__Source__.
======

You are viewing a plain text version of this content. The canonical link for it is here.

Posted to user@spark.apache.org by Ashish Soni <as...@gmail.com> on 2016/01/25 17:31:51 UTC

Determine Topic MetaData Spark Streaming Job

Hi All ,

What is the best way to tell spark streaming job for the no of partition to
to a given topic -

Should that be provided as a parameter or command line argument
or
We should connect to kafka in the driver program and query it

Map<TopicAndPartition, Long> fromOffsets = new HashMap<TopicAndPartition,
Long>();
fromOffsets.put(new TopicAndPartition(driverArgs.inputTopic, 0), 0L);

Thanks,
Ashish

Re: Determine Topic MetaData Spark Streaming Job

Posted by Gerard Maas <ge...@gmail.com>.

That's precisely what this constructor does:
KafkaUtils.createDirectStream[...](ssc,
kafkaConfig, topics)

Is there a reason to do that yourself?  In that case, look at how it's done
in Spark Streaming for inspiration:
https://github.com/apache/spark/blob/master/external/kafka/src/main/scala/org/apache/spark/streaming/kafka/KafkaUtils.scala#L204

-kr, Gerard.

======

__Task A__. In the Spark Streaming thread, which two ways does Ashish Soni suggest for giving the job the number of partitions for a topic?
__Task B__. Continue the Spark Streaming mailing-list thread from where it stops.

(Rows from a dataset)
======

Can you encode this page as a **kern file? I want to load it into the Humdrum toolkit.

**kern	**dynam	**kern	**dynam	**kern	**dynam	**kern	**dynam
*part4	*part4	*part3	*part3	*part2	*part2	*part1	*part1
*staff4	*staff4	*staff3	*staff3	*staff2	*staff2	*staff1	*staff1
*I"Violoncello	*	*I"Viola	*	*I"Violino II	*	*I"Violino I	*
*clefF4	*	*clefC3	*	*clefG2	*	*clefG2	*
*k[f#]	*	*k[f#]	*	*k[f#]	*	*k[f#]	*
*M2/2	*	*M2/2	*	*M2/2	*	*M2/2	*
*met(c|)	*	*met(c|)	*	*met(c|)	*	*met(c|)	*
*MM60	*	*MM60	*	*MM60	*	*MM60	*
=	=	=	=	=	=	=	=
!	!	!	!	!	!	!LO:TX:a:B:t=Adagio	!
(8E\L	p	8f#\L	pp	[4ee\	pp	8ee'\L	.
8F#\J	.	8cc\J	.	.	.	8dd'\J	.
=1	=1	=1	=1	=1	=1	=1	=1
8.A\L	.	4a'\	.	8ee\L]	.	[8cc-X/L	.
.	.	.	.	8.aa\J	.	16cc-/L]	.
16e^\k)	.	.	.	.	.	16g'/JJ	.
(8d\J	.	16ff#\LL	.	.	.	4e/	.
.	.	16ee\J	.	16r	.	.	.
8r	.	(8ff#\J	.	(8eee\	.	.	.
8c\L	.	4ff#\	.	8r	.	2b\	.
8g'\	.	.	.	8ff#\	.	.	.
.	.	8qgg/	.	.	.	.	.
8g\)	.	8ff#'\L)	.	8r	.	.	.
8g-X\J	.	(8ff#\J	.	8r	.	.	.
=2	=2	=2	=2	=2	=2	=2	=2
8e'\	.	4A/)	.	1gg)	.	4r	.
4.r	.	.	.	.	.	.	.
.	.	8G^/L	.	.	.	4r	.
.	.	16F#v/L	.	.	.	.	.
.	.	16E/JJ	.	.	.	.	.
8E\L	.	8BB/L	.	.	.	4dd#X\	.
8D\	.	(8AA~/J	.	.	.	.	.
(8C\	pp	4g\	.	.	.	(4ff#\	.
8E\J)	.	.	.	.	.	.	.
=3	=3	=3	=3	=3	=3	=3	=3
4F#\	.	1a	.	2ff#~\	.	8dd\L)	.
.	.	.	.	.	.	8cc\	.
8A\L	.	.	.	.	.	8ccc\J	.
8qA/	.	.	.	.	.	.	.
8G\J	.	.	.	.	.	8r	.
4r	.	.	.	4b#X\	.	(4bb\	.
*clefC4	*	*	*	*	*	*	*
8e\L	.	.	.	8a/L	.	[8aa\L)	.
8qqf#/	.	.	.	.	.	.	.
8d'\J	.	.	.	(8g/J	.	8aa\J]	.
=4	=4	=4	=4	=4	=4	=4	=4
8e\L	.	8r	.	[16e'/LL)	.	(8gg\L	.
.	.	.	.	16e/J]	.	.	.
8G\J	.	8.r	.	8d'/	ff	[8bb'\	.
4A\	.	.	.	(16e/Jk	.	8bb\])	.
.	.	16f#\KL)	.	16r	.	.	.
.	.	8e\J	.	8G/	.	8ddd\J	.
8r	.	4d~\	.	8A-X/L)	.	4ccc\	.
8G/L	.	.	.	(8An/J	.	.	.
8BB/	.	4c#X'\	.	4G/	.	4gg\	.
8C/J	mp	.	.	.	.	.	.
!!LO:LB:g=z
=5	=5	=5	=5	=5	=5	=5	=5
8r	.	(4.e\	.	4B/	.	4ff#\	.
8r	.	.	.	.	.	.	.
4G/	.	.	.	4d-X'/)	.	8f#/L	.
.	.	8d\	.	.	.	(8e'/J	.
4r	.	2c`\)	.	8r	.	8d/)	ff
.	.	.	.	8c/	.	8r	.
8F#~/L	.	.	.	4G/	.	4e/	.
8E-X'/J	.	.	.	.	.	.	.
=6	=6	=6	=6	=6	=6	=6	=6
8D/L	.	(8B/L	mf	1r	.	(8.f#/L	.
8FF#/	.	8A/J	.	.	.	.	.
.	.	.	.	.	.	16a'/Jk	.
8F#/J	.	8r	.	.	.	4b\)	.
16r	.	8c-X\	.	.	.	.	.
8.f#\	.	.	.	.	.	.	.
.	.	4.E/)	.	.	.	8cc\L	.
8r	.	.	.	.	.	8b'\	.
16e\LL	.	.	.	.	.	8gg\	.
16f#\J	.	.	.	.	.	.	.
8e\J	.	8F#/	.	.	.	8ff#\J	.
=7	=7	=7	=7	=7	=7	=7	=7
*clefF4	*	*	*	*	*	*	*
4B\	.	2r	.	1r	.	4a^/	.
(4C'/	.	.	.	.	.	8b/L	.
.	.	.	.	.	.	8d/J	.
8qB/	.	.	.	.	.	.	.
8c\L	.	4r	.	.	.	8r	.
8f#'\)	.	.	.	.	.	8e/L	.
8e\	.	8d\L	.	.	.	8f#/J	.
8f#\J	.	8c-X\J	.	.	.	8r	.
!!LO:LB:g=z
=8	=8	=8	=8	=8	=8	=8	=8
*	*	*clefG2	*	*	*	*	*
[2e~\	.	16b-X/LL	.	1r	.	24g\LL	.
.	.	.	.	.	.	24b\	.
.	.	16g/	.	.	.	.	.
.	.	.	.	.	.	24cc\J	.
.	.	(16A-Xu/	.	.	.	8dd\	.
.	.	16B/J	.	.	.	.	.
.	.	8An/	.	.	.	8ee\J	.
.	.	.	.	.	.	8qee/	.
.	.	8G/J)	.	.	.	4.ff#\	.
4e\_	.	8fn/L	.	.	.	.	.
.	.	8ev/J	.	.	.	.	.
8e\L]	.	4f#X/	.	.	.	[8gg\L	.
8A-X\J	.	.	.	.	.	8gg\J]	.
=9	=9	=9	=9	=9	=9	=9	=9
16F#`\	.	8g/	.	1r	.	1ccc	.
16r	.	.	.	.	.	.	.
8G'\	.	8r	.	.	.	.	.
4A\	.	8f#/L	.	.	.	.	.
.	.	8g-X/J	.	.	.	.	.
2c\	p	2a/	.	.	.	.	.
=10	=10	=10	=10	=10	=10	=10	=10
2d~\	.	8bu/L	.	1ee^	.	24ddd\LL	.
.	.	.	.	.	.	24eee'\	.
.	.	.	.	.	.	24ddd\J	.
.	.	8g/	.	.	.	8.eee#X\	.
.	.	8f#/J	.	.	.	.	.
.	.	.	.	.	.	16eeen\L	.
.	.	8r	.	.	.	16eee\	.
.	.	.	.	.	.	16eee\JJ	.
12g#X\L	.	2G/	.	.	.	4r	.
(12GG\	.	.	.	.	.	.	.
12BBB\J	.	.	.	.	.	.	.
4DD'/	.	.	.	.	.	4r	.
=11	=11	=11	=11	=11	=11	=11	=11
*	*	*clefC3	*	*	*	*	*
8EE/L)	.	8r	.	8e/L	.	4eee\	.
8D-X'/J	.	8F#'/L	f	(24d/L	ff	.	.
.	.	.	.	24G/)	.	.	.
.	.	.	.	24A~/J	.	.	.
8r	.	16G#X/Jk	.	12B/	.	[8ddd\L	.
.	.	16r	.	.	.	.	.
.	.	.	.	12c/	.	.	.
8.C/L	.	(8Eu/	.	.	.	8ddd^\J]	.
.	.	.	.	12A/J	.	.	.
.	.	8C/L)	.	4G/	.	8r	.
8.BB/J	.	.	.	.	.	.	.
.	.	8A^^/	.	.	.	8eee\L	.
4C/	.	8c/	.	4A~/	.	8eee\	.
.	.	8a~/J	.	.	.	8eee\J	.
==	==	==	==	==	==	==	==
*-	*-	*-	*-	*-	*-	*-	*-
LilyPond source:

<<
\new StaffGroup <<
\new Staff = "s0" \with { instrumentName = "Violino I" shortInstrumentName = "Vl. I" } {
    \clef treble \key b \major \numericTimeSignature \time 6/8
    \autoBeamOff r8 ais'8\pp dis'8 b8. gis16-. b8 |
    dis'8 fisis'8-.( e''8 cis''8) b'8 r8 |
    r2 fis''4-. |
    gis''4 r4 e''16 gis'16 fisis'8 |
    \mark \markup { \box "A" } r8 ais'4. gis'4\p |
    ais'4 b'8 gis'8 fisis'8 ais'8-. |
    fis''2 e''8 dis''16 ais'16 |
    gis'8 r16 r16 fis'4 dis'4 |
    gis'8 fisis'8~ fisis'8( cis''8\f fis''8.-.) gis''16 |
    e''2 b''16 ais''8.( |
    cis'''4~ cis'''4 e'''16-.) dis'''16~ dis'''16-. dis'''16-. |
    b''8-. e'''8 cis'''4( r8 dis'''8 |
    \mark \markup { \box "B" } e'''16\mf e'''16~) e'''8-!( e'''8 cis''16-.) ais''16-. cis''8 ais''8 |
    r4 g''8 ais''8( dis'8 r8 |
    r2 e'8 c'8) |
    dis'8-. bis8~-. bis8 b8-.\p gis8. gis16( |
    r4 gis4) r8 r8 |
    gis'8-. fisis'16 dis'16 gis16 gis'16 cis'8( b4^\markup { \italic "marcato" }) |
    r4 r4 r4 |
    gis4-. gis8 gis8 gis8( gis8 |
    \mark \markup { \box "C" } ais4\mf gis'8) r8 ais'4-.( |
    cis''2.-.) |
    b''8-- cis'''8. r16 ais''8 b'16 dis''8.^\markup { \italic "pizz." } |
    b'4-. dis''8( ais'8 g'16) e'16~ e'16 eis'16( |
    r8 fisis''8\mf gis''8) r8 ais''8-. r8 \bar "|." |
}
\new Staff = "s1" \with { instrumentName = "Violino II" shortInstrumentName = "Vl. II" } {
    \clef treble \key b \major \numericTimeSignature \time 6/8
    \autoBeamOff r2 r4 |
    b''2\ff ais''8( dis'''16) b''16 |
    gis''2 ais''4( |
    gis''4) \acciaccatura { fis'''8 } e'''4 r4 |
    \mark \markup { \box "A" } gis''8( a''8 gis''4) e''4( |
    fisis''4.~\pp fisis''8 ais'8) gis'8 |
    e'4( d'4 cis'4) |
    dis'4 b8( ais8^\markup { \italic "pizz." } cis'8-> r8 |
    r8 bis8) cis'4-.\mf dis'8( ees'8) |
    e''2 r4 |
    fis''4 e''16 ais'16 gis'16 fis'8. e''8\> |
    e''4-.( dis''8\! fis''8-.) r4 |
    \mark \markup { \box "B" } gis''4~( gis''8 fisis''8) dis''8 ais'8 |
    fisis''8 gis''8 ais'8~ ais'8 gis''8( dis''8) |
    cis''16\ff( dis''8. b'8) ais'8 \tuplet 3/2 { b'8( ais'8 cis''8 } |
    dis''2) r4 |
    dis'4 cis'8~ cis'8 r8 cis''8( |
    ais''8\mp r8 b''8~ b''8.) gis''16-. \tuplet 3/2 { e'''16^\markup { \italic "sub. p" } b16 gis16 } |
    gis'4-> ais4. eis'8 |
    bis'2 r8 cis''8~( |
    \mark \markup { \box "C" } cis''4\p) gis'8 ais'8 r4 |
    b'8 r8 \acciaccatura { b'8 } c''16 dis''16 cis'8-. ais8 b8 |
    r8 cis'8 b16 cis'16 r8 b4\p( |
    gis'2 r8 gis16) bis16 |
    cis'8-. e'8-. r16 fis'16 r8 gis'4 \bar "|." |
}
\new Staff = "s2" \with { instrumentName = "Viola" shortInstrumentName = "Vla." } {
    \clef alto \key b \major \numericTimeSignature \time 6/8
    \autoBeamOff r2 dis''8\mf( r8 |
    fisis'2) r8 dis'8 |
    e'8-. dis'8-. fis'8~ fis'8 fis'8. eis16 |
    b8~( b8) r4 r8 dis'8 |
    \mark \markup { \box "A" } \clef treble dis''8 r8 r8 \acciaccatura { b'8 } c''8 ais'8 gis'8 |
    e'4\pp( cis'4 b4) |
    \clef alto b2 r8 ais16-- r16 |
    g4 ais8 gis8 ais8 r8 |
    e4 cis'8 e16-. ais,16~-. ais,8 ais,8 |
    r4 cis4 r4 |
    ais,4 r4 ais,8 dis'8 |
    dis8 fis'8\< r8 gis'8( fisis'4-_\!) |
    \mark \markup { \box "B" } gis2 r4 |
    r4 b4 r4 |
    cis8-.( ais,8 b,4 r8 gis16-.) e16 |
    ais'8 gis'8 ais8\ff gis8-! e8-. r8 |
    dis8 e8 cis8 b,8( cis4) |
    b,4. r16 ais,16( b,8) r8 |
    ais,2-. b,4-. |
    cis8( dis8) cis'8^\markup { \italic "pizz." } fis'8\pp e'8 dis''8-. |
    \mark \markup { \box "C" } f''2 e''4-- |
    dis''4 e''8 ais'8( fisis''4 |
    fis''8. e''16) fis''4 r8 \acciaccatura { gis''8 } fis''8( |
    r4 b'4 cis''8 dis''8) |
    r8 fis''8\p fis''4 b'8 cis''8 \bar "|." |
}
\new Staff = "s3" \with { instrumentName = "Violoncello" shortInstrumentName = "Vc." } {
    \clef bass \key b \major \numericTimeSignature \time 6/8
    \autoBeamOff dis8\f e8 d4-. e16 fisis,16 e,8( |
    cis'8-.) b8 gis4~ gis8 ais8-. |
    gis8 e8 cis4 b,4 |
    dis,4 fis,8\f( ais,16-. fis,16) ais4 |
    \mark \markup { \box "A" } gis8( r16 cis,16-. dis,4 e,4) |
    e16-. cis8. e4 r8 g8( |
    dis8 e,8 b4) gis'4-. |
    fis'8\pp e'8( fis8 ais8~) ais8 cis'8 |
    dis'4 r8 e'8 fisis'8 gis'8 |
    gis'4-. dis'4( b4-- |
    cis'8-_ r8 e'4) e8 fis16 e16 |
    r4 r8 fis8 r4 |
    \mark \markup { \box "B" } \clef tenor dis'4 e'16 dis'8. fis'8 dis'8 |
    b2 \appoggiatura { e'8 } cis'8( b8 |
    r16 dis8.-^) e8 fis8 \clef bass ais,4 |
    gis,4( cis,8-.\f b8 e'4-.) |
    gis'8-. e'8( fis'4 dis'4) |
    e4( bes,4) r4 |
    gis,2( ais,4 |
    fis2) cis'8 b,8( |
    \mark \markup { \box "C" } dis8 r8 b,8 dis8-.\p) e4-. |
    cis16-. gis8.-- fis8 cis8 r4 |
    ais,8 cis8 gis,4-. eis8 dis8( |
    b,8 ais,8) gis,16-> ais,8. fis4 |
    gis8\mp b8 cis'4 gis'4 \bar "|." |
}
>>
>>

======

__Task answer A__. He suggests either passing it as a parameter or command-line argument, or connecting to Kafka in the driver program and querying it.

__Task answer B__.
On Mon, Jan 25, 2016 at 5:53 PM, Ashish Soni <as...@gmail.com> wrote:

> Correct what i am trying to achieve is that before the streaming job
> starts query the topic meta data from kafka , determine all the partition
> and provide those to direct API.
>
> So my question is should i consider passing all the partition from command
> line and query kafka and find and provide , what is the correct approach.
>
> Ashish
>
> On Mon, Jan 25, 2016 at 11:38 AM, Gerard Maas <ge...@gmail.com>
> wrote:
>
>> What are you trying to achieve?
>>
>> Looks like you want to provide offsets but you're not managing them
>> and I'm assuming you're using the direct stream approach.
>>
>> In that case, use the simpler constructor that takes the kafka config and
>> the topics. Let it figure it out the offsets (it will contact kafka and
>> request the partitions for the topics provided)
>>
>> KafkaUtils.createDirectStream[...](ssc, kafkaConfig, topics)
>>
>>  -kr, Gerard
>>
>> On Mon, Jan 25, 2016 at 5:31 PM, Ashish Soni <as...@gmail.com>
>> wrote:
>>
>>> Hi All ,
>>>
>>> What is the best way to tell spark streaming job for the no of partition
>>> to to a given topic -
>>>
>>> Should that be provided as a parameter or command line argument
>>> or
>>> We should connect to kafka in the driver program and query it
>>>
>>> Map<TopicAndPartition, Long> fromOffsets = new
>>> HashMap<TopicAndPartition, Long>();
>>> fromOffsets.put(new TopicAndPartition(driverArgs.inputTopic, 0), 0L);
>>>
>>> Thanks,
>>> Ashish
>>>
>>
>>
>

Re: Determine Topic MetaData Spark Streaming Job

Posted by Ashish Soni <as...@gmail.com>.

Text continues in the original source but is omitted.